Another volunteer, Joe Young of Andover, brought in plywood and helped cover doors and broken windows.
“He helped us get on our feet and get the building back together, but it’s only temporarily repaired,” Daniel said.
Broken glass from four storefront and door windows and a beer cooler glass door was strewn throughout the store. Aisle shelves were overturned. Bags of potato chips, pastries and crackers were scattered all over. Counters were a mess.
Several cases of Budweiser and Michelob beer and Twisted Tea were gone from the vandalized beer cooler. Eighty percent of his cigarette stock was missing. Ice fishing equipment just set out for the season was stolen.
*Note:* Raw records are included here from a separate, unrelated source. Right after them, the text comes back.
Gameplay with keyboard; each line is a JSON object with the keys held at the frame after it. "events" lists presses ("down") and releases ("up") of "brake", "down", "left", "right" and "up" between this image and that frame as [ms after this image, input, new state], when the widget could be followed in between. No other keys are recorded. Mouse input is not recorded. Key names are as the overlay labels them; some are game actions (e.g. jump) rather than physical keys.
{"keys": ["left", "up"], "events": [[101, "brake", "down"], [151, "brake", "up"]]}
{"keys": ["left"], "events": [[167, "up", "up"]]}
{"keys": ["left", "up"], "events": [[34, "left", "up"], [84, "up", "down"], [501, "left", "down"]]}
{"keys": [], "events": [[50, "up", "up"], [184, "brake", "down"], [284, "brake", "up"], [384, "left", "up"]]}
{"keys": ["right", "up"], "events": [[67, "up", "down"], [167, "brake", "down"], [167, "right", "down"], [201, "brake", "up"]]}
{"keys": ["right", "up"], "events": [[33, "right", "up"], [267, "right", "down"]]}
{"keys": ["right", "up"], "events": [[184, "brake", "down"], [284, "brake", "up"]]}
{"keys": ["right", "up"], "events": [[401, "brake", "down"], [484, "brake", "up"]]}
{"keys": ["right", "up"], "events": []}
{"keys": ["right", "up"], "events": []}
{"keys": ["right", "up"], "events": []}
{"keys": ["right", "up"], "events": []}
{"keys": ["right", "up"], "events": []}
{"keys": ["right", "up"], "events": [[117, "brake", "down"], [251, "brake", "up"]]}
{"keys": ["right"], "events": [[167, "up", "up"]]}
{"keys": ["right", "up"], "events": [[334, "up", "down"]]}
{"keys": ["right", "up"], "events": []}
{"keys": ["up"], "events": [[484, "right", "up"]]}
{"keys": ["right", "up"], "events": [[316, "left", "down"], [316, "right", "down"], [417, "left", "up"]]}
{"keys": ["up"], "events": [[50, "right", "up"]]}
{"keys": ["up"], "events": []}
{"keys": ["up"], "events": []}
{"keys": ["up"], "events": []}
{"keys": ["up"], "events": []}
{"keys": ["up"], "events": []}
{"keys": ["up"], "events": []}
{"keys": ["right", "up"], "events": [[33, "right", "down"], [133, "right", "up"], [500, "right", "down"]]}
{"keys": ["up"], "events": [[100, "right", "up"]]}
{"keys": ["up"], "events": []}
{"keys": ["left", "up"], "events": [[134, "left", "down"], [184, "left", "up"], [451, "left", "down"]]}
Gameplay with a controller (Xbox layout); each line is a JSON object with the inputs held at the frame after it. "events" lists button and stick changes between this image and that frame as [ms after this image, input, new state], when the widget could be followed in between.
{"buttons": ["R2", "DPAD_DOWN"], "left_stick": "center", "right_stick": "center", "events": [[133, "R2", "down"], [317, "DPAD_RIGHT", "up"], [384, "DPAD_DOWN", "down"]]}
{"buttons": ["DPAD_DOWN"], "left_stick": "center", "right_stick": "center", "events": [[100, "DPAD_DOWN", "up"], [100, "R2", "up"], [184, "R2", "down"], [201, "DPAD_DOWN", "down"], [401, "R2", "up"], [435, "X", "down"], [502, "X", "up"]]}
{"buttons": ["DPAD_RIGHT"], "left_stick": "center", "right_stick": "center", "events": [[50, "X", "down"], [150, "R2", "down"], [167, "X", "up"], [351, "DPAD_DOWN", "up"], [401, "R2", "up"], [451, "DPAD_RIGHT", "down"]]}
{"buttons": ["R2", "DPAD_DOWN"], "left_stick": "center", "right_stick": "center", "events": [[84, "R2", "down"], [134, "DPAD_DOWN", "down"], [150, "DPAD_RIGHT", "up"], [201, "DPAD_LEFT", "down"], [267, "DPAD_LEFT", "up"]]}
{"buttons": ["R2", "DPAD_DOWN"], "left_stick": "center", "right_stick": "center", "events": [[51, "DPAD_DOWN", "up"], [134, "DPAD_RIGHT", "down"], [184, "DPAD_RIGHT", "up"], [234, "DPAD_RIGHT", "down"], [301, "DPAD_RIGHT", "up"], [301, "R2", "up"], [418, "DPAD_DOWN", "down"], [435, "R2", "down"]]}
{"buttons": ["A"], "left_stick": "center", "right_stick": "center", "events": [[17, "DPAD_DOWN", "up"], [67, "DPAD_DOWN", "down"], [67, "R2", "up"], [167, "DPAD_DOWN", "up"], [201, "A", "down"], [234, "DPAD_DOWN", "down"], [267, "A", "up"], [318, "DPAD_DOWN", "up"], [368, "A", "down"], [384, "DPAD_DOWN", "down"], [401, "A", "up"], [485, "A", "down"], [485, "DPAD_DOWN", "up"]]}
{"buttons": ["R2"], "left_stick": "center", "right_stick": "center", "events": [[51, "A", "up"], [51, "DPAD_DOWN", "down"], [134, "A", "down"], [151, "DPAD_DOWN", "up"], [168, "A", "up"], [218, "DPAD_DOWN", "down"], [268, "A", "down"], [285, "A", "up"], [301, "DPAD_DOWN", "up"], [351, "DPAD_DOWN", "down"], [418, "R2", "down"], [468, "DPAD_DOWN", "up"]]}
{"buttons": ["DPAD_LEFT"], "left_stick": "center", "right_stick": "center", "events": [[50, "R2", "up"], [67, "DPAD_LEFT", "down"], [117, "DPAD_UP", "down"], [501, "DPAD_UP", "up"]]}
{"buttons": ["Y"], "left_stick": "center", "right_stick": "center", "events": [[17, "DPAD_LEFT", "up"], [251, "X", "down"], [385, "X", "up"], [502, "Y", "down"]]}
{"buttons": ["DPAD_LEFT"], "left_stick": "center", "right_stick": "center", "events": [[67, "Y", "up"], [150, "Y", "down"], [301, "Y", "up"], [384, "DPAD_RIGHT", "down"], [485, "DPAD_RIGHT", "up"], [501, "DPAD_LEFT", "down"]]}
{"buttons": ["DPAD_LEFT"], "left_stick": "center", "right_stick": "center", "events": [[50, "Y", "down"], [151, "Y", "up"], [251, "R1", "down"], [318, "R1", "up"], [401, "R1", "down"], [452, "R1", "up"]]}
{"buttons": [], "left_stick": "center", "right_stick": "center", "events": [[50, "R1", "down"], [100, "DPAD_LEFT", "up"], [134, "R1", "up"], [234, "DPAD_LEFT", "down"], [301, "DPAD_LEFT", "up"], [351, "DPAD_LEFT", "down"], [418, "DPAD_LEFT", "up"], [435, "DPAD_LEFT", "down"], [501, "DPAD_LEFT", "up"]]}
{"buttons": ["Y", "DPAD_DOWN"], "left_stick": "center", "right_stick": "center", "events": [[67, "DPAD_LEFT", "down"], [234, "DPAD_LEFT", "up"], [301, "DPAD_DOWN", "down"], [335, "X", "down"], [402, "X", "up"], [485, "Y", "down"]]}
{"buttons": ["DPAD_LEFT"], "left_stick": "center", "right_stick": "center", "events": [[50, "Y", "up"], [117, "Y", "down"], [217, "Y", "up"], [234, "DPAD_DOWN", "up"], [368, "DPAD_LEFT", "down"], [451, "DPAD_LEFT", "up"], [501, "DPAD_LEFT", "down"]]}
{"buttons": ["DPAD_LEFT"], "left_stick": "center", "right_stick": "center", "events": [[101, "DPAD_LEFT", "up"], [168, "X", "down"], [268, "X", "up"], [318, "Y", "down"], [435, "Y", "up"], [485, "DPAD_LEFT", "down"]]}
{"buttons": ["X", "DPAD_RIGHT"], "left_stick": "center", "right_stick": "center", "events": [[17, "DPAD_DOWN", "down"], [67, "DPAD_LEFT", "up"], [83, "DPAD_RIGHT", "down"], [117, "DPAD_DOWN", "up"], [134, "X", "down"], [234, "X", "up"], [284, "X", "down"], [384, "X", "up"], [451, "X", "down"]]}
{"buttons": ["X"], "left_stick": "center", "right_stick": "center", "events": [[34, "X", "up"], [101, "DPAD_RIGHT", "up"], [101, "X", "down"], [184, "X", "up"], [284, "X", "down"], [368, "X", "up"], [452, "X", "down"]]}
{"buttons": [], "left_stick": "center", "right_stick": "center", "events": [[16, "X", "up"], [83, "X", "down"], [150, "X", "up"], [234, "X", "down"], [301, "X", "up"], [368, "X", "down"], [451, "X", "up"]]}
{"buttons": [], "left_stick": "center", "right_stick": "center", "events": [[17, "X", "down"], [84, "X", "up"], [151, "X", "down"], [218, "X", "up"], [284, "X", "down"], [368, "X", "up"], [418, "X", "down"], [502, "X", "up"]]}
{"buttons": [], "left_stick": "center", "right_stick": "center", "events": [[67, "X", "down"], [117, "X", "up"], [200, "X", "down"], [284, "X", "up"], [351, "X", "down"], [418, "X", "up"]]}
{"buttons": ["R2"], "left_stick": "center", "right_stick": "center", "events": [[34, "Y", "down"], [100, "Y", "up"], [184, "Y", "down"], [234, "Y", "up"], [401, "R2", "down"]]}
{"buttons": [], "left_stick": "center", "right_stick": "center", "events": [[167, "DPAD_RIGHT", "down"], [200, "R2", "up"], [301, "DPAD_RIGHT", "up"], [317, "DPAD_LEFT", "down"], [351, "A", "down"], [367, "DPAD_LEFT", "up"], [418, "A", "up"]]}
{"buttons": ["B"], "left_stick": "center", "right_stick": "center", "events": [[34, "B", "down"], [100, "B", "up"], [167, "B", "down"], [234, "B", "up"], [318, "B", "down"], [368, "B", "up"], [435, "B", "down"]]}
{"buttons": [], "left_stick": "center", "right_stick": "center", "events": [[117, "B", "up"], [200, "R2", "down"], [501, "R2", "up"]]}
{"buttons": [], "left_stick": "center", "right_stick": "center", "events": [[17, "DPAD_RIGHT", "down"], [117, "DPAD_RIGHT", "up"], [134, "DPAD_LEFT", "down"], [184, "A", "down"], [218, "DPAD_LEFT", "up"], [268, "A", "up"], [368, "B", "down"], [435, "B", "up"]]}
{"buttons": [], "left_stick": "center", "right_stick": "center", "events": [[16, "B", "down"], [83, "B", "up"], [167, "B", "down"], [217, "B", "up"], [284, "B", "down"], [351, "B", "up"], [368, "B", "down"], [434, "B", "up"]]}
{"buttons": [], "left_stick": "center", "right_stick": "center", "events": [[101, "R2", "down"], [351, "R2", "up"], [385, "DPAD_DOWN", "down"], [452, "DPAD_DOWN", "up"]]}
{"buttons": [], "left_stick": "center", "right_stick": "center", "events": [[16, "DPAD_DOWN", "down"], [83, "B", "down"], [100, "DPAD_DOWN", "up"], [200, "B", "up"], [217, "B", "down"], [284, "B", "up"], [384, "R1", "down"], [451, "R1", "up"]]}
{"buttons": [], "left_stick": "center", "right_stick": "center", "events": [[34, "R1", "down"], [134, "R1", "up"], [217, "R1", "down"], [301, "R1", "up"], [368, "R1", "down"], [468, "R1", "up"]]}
A lot of frozen deli goods were taken from several stand-up freezers lining one wall. Things such as bacon, boxes of steak, cheese sticks, sausages and pastries were all gone. Even live-bait night crawlers and all of his stock of strawberry Mentos were stolen.
“When my wife and I first got in here, our stomachs just dropped. We said, ‘My God! Look at the damage!’ You feel like you’ve been violated and want to just walk away from it, but you can’t. We were mad and ugly,” Daniel said.
Daniel spoke highly of Lewiston Sgt. Michael Parshall, the first officer to arrive, and Oxford County Lt. Christopher Wainwright and Rumford Detective Sgt. Daniel Garbarini. Parshall, who has a camp nearby, was working part time on Sunday for the Oxford County Sheriff’s Office.
“Mike asked me to sit down and think who might have been responsible and why, and I gave him a list of 10 people, and out of those, we hit the button on quite a few,” Daniel said.
But the one man he didn’t have, was the only one arrested, so far.
Scott B. Pike, 24, formerly of Rumford and now of Lewiston, was arrested Wednesday by Lewiston police and charged with theft by unauthorized taking.